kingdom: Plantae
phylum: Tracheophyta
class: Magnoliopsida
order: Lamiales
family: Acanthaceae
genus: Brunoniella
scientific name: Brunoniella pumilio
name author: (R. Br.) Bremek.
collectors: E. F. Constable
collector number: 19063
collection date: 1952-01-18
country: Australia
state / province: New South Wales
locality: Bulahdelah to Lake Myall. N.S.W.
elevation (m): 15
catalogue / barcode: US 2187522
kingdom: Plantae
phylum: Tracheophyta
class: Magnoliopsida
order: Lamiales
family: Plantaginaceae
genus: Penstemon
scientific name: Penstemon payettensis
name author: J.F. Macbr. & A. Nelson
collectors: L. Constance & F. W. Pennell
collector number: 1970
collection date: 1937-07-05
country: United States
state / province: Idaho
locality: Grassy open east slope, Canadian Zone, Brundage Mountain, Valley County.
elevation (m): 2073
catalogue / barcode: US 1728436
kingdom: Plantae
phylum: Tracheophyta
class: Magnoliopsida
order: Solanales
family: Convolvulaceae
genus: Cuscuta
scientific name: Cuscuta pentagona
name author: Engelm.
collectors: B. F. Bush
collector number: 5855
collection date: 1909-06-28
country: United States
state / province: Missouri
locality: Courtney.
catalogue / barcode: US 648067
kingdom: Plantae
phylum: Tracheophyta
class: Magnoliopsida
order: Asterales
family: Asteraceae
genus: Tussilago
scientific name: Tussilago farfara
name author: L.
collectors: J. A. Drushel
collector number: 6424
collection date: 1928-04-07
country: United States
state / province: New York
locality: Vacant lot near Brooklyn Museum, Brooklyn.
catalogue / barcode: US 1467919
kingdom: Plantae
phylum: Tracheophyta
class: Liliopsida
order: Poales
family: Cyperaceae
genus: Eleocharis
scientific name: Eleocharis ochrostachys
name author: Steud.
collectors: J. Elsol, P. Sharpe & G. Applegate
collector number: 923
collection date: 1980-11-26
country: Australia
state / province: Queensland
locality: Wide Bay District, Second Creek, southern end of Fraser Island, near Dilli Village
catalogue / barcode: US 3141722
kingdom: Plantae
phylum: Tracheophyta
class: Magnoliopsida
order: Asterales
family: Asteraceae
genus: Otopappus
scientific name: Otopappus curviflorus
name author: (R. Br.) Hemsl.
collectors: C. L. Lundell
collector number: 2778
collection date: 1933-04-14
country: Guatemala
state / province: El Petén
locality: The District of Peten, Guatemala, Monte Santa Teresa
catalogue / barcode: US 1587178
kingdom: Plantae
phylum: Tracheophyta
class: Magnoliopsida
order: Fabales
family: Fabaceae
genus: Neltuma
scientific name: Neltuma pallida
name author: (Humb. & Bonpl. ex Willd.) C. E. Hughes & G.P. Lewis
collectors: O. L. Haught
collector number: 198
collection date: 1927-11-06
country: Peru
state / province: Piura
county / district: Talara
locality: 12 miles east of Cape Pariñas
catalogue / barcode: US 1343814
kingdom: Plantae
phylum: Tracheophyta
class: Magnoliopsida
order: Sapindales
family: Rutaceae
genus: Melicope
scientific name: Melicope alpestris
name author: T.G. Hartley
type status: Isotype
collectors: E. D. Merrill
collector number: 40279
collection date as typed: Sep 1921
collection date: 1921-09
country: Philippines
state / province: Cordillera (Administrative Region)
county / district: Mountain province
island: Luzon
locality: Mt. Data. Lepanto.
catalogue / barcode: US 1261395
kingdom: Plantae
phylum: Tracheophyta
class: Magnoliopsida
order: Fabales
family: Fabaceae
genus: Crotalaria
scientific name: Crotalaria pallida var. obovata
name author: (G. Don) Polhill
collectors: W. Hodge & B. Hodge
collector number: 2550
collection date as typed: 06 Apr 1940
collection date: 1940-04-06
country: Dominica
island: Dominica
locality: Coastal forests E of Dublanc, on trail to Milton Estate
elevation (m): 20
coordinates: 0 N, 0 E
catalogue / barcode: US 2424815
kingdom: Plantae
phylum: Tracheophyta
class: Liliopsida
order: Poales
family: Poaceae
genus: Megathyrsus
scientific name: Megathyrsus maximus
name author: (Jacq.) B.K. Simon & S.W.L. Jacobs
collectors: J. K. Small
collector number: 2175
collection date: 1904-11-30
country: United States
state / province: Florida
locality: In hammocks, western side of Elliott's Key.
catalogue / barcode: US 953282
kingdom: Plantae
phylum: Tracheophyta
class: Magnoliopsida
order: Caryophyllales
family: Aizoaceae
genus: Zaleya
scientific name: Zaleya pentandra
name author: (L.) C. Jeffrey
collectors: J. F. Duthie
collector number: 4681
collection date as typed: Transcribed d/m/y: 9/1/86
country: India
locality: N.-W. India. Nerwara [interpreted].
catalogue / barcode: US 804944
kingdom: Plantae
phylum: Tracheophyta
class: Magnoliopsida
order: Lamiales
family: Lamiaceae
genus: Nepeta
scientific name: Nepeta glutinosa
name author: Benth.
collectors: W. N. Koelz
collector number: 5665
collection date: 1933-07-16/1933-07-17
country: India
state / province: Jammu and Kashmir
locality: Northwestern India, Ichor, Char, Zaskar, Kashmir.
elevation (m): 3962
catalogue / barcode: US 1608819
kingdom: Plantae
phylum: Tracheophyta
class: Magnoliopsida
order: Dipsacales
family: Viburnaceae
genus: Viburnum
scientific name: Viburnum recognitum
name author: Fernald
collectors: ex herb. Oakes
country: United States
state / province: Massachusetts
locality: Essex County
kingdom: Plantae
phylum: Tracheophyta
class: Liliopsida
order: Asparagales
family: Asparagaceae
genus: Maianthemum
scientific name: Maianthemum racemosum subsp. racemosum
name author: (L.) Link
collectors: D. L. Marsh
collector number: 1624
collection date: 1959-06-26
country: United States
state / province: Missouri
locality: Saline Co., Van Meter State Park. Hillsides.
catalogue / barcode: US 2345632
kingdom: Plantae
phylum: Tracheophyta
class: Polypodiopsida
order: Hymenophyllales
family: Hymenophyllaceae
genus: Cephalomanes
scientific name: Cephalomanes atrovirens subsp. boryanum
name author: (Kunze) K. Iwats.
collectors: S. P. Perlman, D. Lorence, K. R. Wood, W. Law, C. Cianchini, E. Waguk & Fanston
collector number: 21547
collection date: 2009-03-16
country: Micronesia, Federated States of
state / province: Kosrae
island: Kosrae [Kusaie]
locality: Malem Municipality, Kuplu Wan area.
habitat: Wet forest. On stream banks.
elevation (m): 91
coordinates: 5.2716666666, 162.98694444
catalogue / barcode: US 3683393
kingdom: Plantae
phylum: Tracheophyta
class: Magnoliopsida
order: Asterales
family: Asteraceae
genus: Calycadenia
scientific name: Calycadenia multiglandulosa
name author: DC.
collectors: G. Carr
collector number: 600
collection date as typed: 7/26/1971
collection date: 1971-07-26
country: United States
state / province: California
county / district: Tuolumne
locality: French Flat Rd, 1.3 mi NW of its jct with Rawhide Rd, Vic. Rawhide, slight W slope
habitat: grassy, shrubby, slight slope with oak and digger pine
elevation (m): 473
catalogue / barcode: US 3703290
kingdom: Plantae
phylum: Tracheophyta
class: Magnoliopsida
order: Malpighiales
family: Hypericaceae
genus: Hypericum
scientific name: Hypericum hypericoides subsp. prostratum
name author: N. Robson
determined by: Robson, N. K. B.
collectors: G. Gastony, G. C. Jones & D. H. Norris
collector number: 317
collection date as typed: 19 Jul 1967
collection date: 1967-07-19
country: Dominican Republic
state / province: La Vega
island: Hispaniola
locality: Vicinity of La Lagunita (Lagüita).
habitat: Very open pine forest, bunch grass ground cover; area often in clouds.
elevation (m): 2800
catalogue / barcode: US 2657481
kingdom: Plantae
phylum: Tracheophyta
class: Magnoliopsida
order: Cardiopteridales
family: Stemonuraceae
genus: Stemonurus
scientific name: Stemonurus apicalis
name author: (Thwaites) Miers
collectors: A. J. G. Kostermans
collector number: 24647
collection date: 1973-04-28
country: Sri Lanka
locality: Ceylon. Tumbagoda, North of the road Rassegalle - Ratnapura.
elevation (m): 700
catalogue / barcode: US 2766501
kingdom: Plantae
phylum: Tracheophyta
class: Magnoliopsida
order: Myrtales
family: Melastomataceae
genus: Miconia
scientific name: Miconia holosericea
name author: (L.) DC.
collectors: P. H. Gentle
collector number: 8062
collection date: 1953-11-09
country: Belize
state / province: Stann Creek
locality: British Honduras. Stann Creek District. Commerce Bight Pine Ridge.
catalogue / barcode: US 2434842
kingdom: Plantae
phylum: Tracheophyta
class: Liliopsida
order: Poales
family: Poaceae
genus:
☆ ☆ ☆
Problem to work on: Reproduce the listing above word for word, beginning with its first line and ending after the line that contains "scientific name: Penstemon payettensis".

Written reply:
kingdom: Plantae
phylum: Tracheophyta
class: Magnoliopsida
order: Lamiales
family: Acanthaceae
genus: Brunoniella
scientific name: Brunoniella pumilio
name author: (R. Br.) Bremek.
collectors: E. F. Constable
collector number: 19063
collection date: 1952-01-18
country: Australia
state / province: New South Wales
locality: Bulahdelah to Lake Myall. N.S.W.
elevation (m): 15
catalogue / barcode: US 2187522
kingdom: Plantae
phylum: Tracheophyta
class: Magnoliopsida
order: Lamiales
family: Plantaginaceae
genus: Penstemon
scientific name: Penstemon payettensis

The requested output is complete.